:: 依頼 A ::
リストのうち、「on meeting the minimum criteria.」を含む行から「d when it came back, it sat for a while.」を含む行まで(両端の行も含む)を、そのまま繰り返すこと。画像は答えに入れないでください。

撮影:伊藤圭
2019年、CM制作などを手がけるfabriq(東京都渋谷区)代表の高平晴誉(38)は石川県白山(はくさん)市の有志を巻き込み、地元の木を活用して森林を保全する支援事業「QINO(キノ)プロジェクト」を興した。
その一環で2021年に販売を始めた環境サイクルを守る「QINOソーダ」の売り上げは上々。小学校での環境教育プログラム「QINO school」も新聞、雑誌やウェブニュースで報道され脚光を浴びた。
だが、プロジェクトの構想段階には、いきなりシビアな局面が待ち受けていた。
「彼らは何もしてくれなかった」
「QINOプロジェクト」に協力する白峰産業の尾田弘好(写真右)と高平。1965年創業の白峰産業は、白山市で育林事業・土木事業を手掛けてきた。

:: 依頼 B ::
QINOプロジェクトの記事から、「その一環で2021年に販売を」から「業・土木事業を手掛けてきた。」まで(両端も含む)を、一字も変えずに書き写すこと。

:: データ抜粋 ::
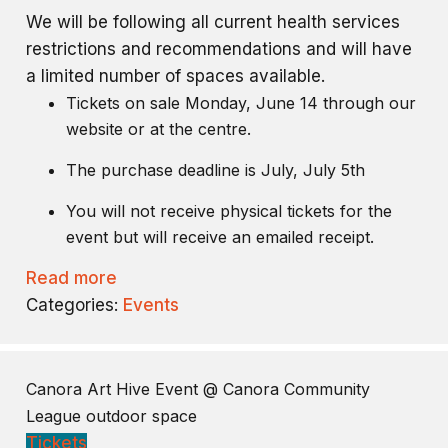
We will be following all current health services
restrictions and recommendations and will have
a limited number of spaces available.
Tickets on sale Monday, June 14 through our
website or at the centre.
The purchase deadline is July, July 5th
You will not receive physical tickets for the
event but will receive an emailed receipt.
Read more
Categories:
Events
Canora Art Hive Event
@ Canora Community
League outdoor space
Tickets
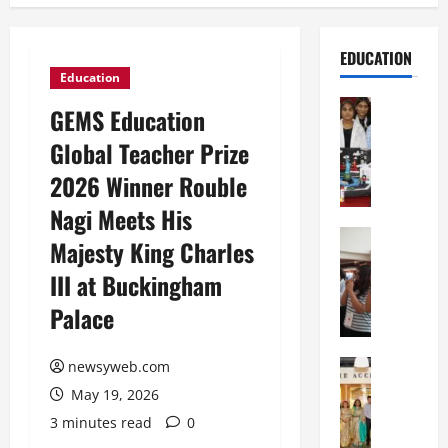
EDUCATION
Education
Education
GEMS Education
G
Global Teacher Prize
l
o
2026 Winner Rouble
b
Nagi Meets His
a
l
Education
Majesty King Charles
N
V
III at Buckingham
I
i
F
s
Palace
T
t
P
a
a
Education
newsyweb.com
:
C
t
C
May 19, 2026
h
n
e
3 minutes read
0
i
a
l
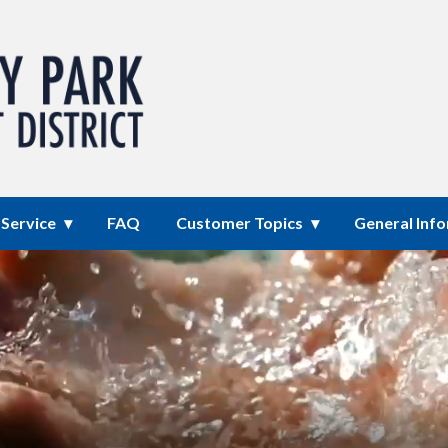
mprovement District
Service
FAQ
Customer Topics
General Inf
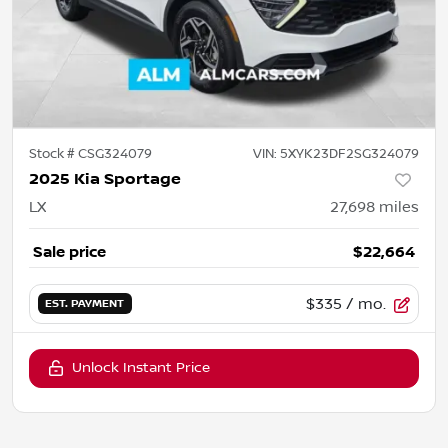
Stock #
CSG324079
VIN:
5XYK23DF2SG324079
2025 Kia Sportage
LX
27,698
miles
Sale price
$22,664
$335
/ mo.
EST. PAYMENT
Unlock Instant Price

---

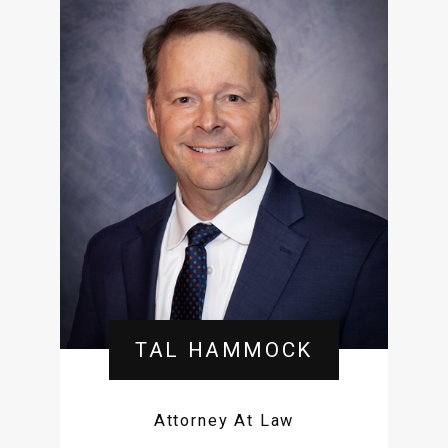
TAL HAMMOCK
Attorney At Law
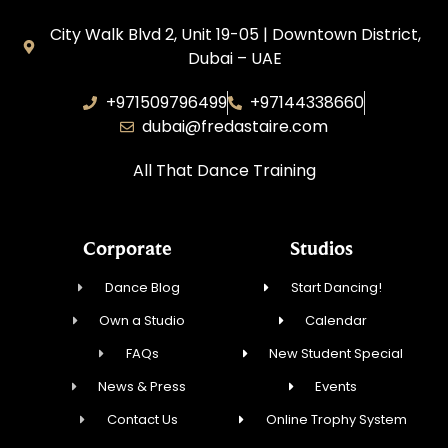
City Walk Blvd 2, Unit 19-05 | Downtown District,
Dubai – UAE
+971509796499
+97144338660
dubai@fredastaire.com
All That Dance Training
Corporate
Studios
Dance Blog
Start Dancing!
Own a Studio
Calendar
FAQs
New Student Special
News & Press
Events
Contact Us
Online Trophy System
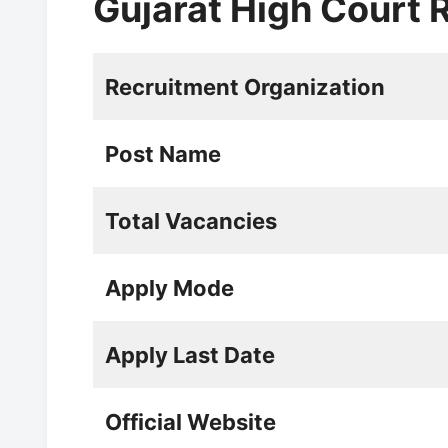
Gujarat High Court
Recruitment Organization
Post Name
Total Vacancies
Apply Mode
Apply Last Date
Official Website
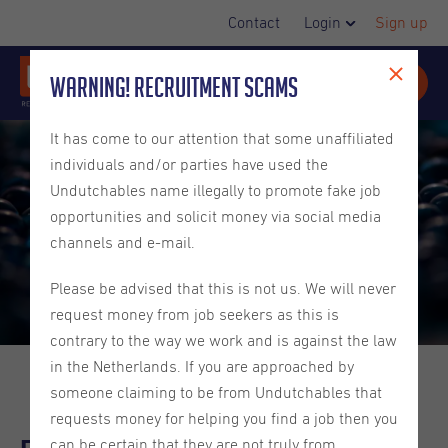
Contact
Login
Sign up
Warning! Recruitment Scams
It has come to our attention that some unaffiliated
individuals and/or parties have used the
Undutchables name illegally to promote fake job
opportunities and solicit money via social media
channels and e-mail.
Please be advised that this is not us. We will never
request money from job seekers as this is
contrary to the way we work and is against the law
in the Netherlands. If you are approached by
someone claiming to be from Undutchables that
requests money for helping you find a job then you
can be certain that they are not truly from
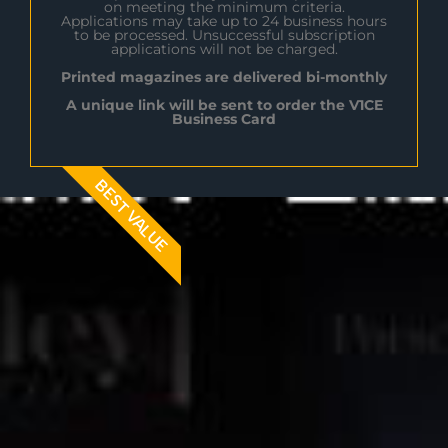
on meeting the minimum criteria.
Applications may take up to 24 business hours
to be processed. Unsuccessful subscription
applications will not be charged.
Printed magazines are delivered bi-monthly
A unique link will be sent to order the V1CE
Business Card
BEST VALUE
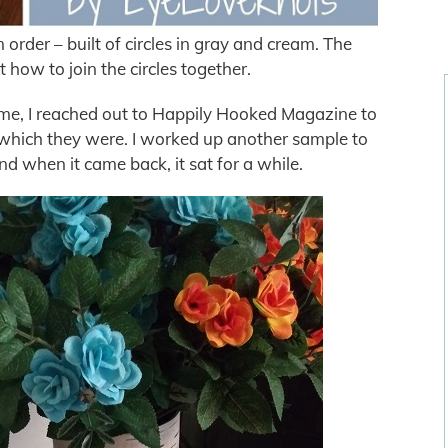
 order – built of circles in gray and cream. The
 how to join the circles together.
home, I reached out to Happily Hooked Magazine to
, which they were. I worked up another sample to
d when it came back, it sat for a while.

:: 演習の解答 A ::
on meeting the minimum criteria.
Applications may take up to 24 business hours
to be processed. Unsuccessful subscription
applications will not be charged.
Printed magazines are delivered bi-monthly
A unique link will be sent to order the V1CE
Business Card
BEST VALUE
 order – built of circles in gray and cream. The
 how to join the circles together.
home, I reached out to Happily Hooked Magazine to
, which they were. I worked up another sample to
d when it came back, it sat for a while.

:: 演習の解答 B ::
その一環で2021年に販売を始めた環境サイクルを守る「QINOソーダ」の売り上げは上々。小学校での環境教育プログラム「QINO school」も新聞、雑誌やウェブニュースで報道され脚光を浴びた。
だが、プロジェクトの構想段階には、いきなりシビアな局面が待ち受けていた。
「彼らは何もしてくれなかった」
「QINOプロジェクト」に協力する白峰産業の尾田弘好(写真右)と高平。1965年創業の白峰産業は、白山市で育林事業・土木事業を手掛けてきた。